Неслучайно Тагор, вернувшись в Индию, отметил появившийся в стране дух преследований, который исходит не от вооружённой силы, но беспокоит ещё больше, так как является невидимым. Поэт уловил нетерпимость нового руководства Конгресса к инакомыслию внутри собственной организации и национального движения в целом. В 1925 г. в письме известному французскому писателю, тоже лауреату Нобелевской премии по литературе, Ромену Роллану (1866–1944) он посетует на то, что их с Ганди понимание истины и её поиски совершенно противоположны, и «невозможно быть несогласным с Махатмой и найти у кого — то в Индии поддержку»[37]. Хотя именно Тагор одним из первых наделил Ганди почётным прозвищем Махатма (в марте 1915 г.), позднее он сильно разочаровался, в том числе в его методах. Поэт был свидетелем тому, как бойкот образовательных учреждений в годы свадеши (вторая половина 1900‑х гт.) поломал жизнь целому поколению молодёжи, и не хотел, чтобы та же участь постигла следующее поколение. Опасался Тагор и того, что механическое подражание Ганди с его прялкой притупит у народа способность критически мыслить.
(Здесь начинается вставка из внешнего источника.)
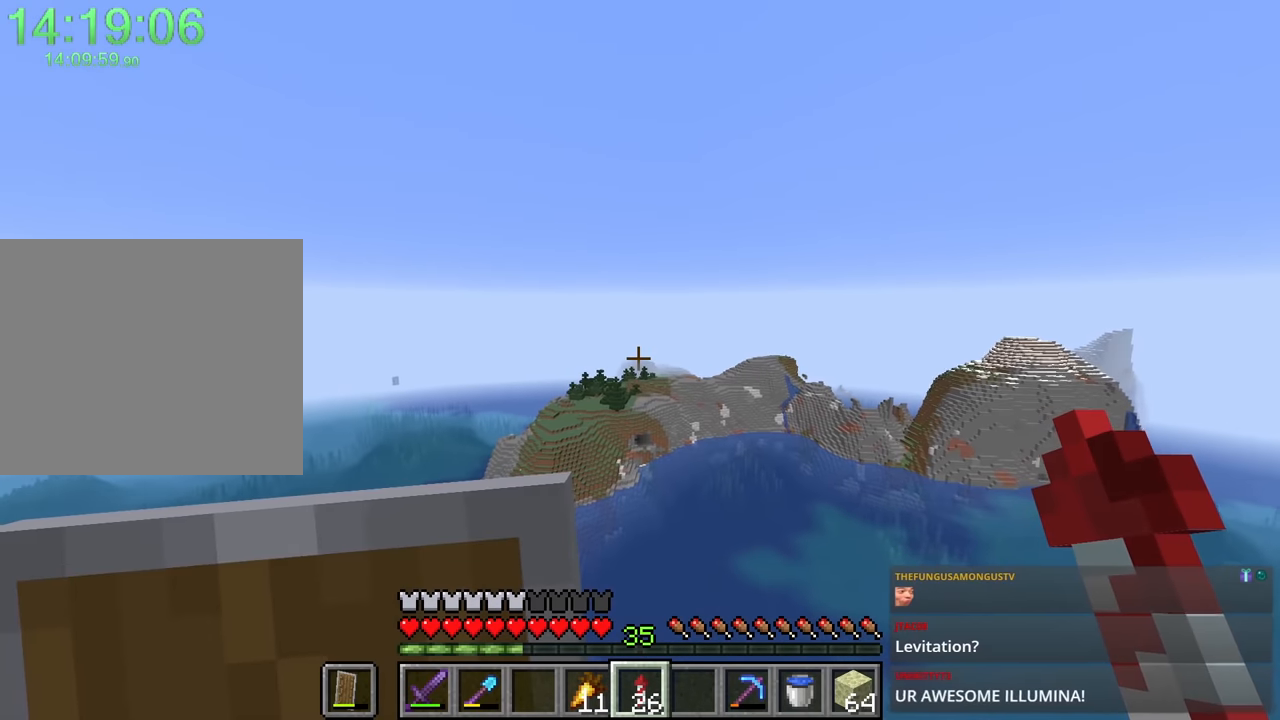
{"keys": ["shift", "w"], "mouse": [], "events": []}
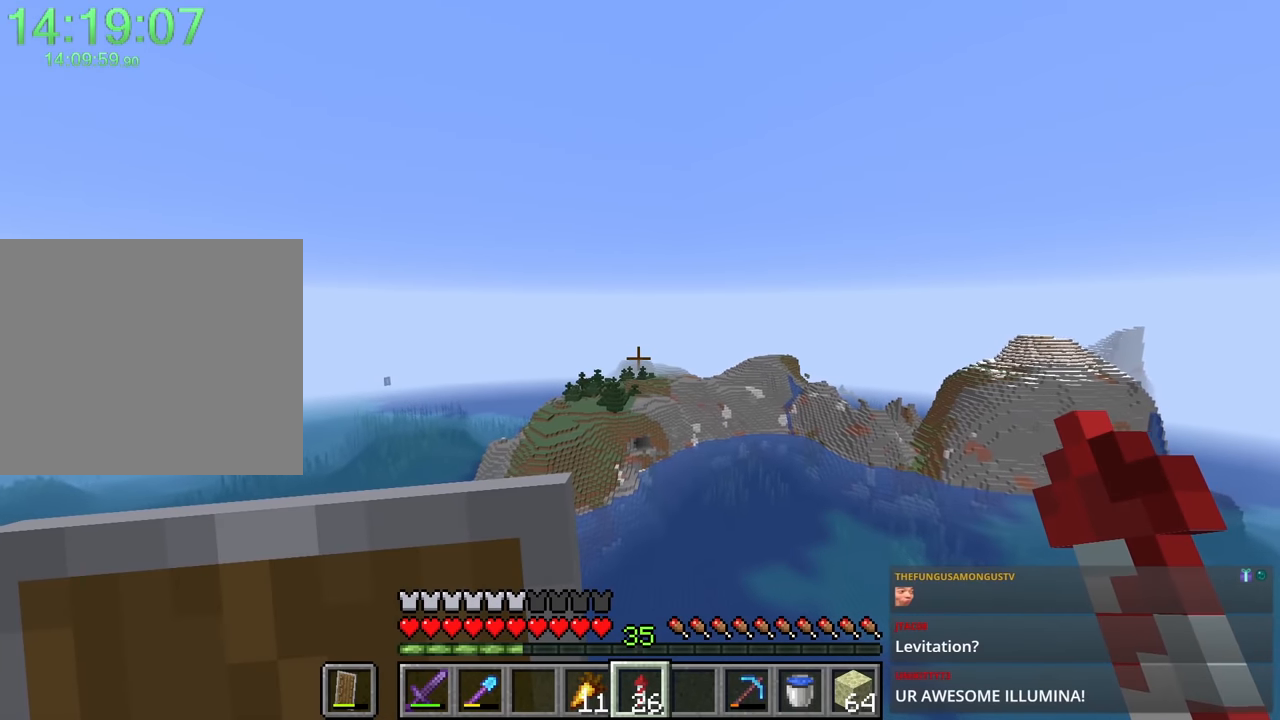
{"keys": ["shift", "space", "w"], "mouse": [], "events": [[433, "space", "down"]]}
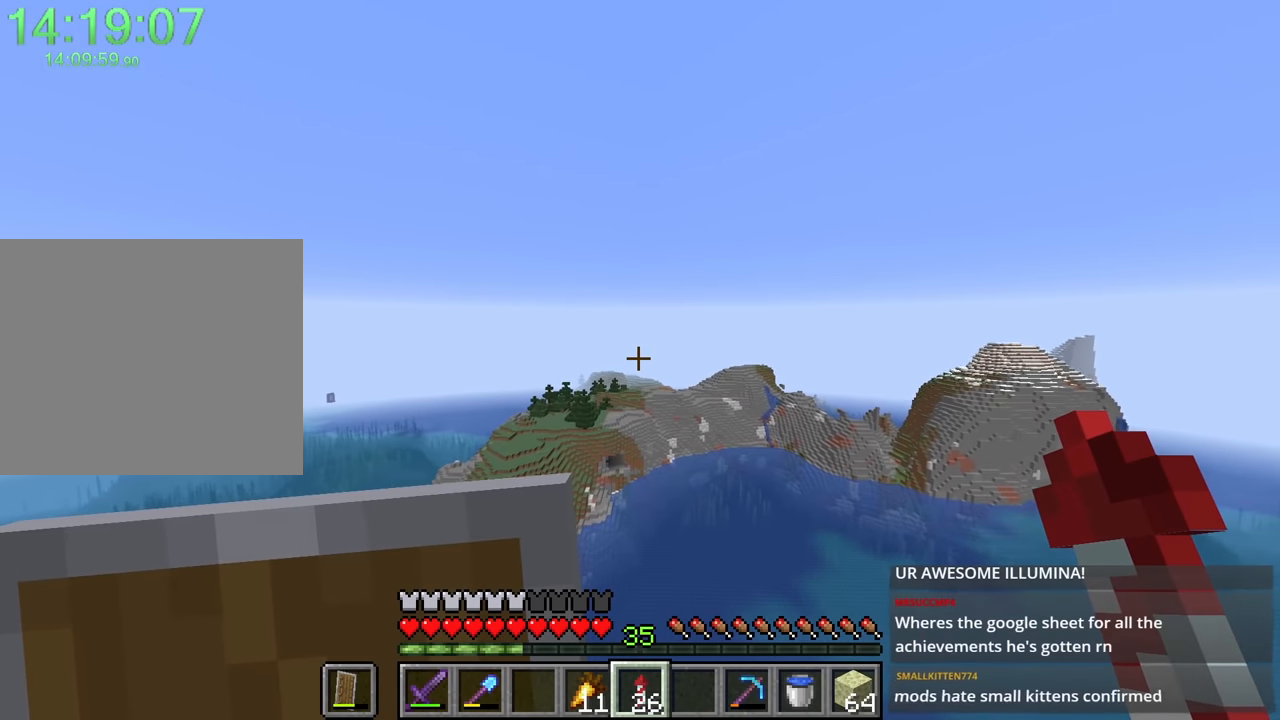
{"keys": ["shift", "space", "w"], "mouse": [], "events": []}
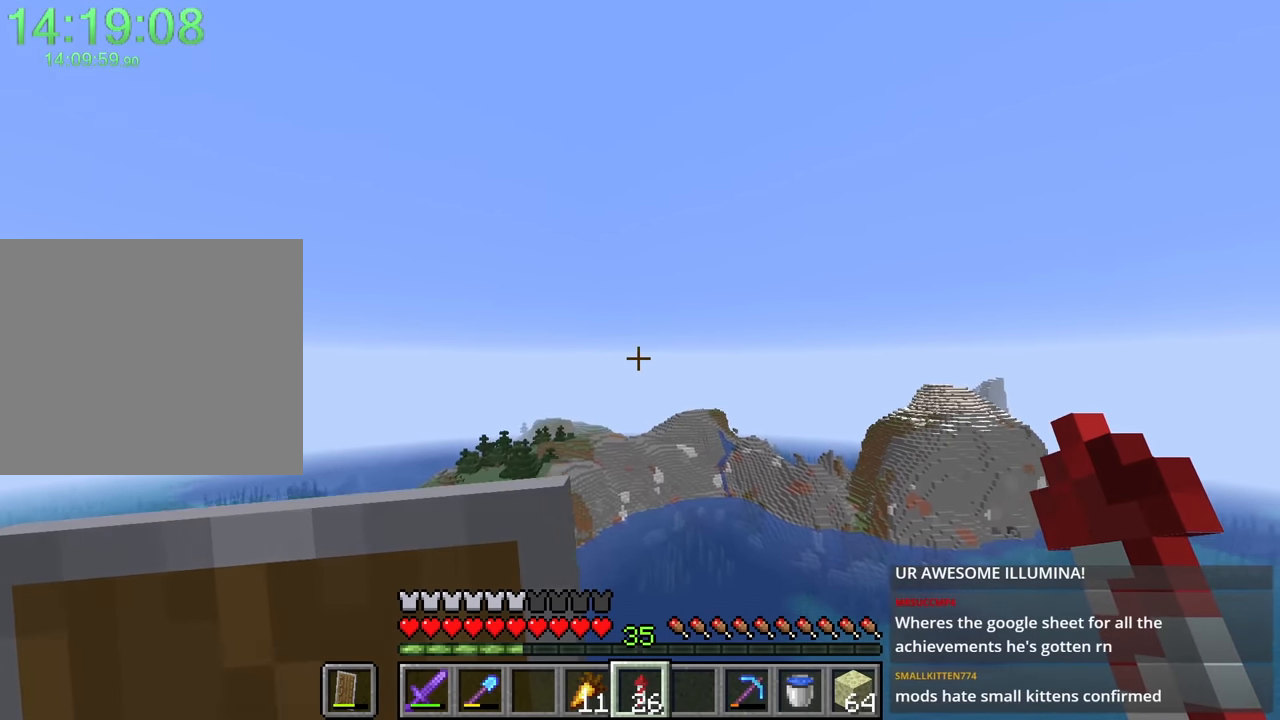
{"keys": ["shift", "space", "w"], "mouse": [], "events": []}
Расколу между многими бенгальцами — индуистами и гандистами — небенгальцами способствовал и вопрос отношения к культуре вообще и бенгальской культуре в частности. Бенгальцы по праву гордились языком и литературой своей страны, сожалели, что Ганди отвергал искусство, литературу, науку и вообще современную цивилизацию. Они считали себя защитниками одновременно богатой региональной традиции и положительных аспектов западной цивилизации[38].
Наконец, третья причина коренилась в сфере религии. Чуть упрощая, можно сказать, что столкнулись шиваизм с вишнуизмом. После почти полного исчезновения из Индии буддизма неприятие брахманизмом джайнских и буддийских монахов с их ненасилием и аскетизмом вылилось во вражду между шактами, приверженцами богини Дурги с её культом силы, которые составляли большинство членов высших каст, и вайшнавами школы проповедника — кришнаита Чайтаньи (бенг. Чойтонно, 1486–1534), которые по роду занятий были в основном торговцами и ремесленниками. Представитель бхадралока всегда смотрел на нищего или раболепствующего вайшнава сверху вниз. Истинный брахманизм считал справедливую войну делом чести, а ненасилие презирал как трусость[39]. Семья Боса, как отметил он в автобиографии, традиционно исповедовала шактизм[40].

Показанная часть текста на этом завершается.